Carotid chemoreceptor activation is essential for the reflex sympathetic excitation that counterbalances the direct vasodilatory effects of adenosine in humans.
The direct vasodilatory and negative chronotropic effects of adenosine in humans are counterbalanced by a reflex increase in sympathetic nerve traffic. A suggested mechanism for this reflex includes peripheral chemoreceptor activation. We, therefore, assessed the contribution of carotid chemoreceptors to sympatho-excitation by adenosine. Muscle sympathetic nerve activity was recorded during adenosine infusion (140 microg.kg(-1).min(-1) for 5 min) in five patients lacking carotid chemoreceptors after bilateral carotid body tumour resection (one male and four female, mean age 51 +/- 11 years) and in six healthy controls (two male and four female, mean age 50 +/- 7 years). Sympathetic responses to sodium nitroprusside injections were assessed to measure baroreceptor-mediated sympathetic activation. In response to adenosine, controls showed no change in blood pressure, an increase in heart rate (+48.2 +/- 13.2%; P<0.003) and an increase in sympathetic nerve activity (+195 +/- 103%; P<0.022). In contrast, patients showed a decrease in blood pressure (-14.6 +/- 4.9/-17.6 +/- 6.0%; P<0.05), an increase in heart rate (+25.3 +/- 8.4%; P<0.032) and no significant change in sympathetic activity. Adenosine-induced hypotension in individual patients elicited less sympathetic activation than equihypotensive sodium nitroprusside injections. In humans lacking carotid chemoreceptors, adenosine infusion elicits hypotension due to the absence of significant sympatho-excitation. Chemoreceptor activation is essential for counterbalancing the direct vasodilation by adenosine. In addition, blunting of the baroreflex sympathetic response to adenosine-induced hypotension may indicate a direct sympatho-inhibitory effect of adenosine.

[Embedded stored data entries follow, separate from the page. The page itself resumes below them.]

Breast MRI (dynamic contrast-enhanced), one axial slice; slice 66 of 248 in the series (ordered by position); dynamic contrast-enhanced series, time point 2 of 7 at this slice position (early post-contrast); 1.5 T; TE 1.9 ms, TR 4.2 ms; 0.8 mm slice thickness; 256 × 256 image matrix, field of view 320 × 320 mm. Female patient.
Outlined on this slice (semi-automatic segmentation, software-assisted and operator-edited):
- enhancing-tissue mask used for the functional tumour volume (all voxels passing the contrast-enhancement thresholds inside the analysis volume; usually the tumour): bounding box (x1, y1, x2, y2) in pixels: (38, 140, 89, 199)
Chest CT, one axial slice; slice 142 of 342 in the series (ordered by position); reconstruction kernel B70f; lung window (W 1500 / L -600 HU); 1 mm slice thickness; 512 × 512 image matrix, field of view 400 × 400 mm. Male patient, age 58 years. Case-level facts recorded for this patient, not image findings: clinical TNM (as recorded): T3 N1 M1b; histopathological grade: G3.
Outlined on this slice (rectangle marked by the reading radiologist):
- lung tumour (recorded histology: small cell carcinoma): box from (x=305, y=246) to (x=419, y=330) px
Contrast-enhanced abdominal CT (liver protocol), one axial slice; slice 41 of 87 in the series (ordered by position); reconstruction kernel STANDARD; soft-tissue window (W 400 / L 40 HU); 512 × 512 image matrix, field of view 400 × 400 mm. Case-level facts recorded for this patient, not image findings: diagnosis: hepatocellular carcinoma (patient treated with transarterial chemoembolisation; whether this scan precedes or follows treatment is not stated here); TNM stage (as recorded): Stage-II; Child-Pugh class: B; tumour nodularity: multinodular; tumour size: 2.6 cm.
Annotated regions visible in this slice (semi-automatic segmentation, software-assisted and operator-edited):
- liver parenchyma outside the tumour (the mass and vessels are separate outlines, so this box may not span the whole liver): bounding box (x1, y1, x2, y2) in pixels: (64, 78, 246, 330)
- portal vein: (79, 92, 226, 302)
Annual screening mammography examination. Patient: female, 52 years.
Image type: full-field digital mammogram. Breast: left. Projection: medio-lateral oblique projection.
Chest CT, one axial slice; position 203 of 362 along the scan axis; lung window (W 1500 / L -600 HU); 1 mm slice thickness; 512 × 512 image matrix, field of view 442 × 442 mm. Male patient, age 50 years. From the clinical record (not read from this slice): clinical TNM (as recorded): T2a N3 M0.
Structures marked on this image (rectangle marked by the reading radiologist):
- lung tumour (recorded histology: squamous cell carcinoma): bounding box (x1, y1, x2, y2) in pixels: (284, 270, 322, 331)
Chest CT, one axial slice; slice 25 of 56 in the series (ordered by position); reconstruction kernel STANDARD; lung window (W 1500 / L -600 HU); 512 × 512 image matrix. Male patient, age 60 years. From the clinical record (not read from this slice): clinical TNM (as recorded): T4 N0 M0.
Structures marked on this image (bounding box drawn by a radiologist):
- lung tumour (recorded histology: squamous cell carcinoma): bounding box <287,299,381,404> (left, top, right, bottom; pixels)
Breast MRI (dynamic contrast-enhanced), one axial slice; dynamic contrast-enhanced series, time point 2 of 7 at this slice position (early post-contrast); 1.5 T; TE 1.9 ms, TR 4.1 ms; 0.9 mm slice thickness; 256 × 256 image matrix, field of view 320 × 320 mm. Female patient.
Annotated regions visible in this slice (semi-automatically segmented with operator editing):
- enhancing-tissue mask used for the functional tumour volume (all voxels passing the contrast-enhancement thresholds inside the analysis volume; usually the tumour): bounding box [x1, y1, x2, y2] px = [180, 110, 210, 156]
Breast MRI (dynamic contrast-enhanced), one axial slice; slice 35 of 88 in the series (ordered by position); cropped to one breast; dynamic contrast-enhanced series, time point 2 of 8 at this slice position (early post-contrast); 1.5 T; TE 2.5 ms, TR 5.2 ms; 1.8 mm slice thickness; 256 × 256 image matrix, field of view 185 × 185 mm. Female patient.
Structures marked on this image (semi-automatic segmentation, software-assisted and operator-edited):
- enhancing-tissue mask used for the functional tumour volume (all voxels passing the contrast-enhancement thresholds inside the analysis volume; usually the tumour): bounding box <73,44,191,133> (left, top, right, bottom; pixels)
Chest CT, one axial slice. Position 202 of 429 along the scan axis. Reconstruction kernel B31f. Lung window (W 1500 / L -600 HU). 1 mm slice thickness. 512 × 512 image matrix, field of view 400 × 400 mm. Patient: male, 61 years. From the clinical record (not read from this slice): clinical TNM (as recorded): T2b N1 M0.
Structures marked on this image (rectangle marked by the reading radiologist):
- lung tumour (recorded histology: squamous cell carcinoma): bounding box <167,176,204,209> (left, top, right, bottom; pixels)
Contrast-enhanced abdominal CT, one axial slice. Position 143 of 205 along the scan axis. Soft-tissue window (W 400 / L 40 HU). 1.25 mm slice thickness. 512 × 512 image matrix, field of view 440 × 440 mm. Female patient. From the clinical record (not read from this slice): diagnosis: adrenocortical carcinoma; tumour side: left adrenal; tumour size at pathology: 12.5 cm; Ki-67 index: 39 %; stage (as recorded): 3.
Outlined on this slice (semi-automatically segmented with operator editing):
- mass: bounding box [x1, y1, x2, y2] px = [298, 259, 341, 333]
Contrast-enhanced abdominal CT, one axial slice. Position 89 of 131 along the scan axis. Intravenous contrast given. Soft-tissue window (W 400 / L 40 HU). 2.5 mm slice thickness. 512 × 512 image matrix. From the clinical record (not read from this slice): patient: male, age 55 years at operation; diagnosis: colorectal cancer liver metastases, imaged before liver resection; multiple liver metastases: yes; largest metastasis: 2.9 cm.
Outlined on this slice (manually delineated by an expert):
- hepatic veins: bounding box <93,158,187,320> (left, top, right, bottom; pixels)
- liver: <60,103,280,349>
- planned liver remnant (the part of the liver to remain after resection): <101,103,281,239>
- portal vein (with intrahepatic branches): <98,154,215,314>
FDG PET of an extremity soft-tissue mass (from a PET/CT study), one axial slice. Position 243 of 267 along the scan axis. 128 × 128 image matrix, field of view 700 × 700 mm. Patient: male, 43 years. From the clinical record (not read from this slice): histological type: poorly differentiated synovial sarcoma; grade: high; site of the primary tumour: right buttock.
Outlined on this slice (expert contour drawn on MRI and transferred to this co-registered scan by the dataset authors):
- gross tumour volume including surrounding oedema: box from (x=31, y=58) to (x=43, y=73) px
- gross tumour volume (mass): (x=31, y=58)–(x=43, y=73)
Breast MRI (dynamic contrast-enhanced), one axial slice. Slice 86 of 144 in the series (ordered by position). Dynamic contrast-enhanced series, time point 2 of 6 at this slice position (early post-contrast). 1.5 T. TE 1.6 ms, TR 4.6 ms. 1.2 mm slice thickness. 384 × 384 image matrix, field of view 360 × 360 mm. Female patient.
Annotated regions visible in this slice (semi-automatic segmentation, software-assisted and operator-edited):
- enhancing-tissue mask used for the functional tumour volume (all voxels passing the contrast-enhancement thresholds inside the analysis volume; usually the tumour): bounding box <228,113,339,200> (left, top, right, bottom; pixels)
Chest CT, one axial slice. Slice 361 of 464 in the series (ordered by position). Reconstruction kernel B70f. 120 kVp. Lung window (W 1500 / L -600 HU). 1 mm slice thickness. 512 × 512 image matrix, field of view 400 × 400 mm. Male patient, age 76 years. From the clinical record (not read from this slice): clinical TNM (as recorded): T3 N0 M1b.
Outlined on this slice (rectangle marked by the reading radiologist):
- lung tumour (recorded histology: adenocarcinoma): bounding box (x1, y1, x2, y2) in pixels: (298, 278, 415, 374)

Timmers et al. (Thu,) conducted a case-control in Bilateral carotid body tumour resection (n=11). Adenosine infusion vs. Healthy controls was evaluated on Change in sympathetic nerve activity. Adenosine infusion in patients lacking carotid chemoreceptors elicited hypotension without significant sympatho-excitation, unlike healthy controls who had a 195% increase in sympathetic activity.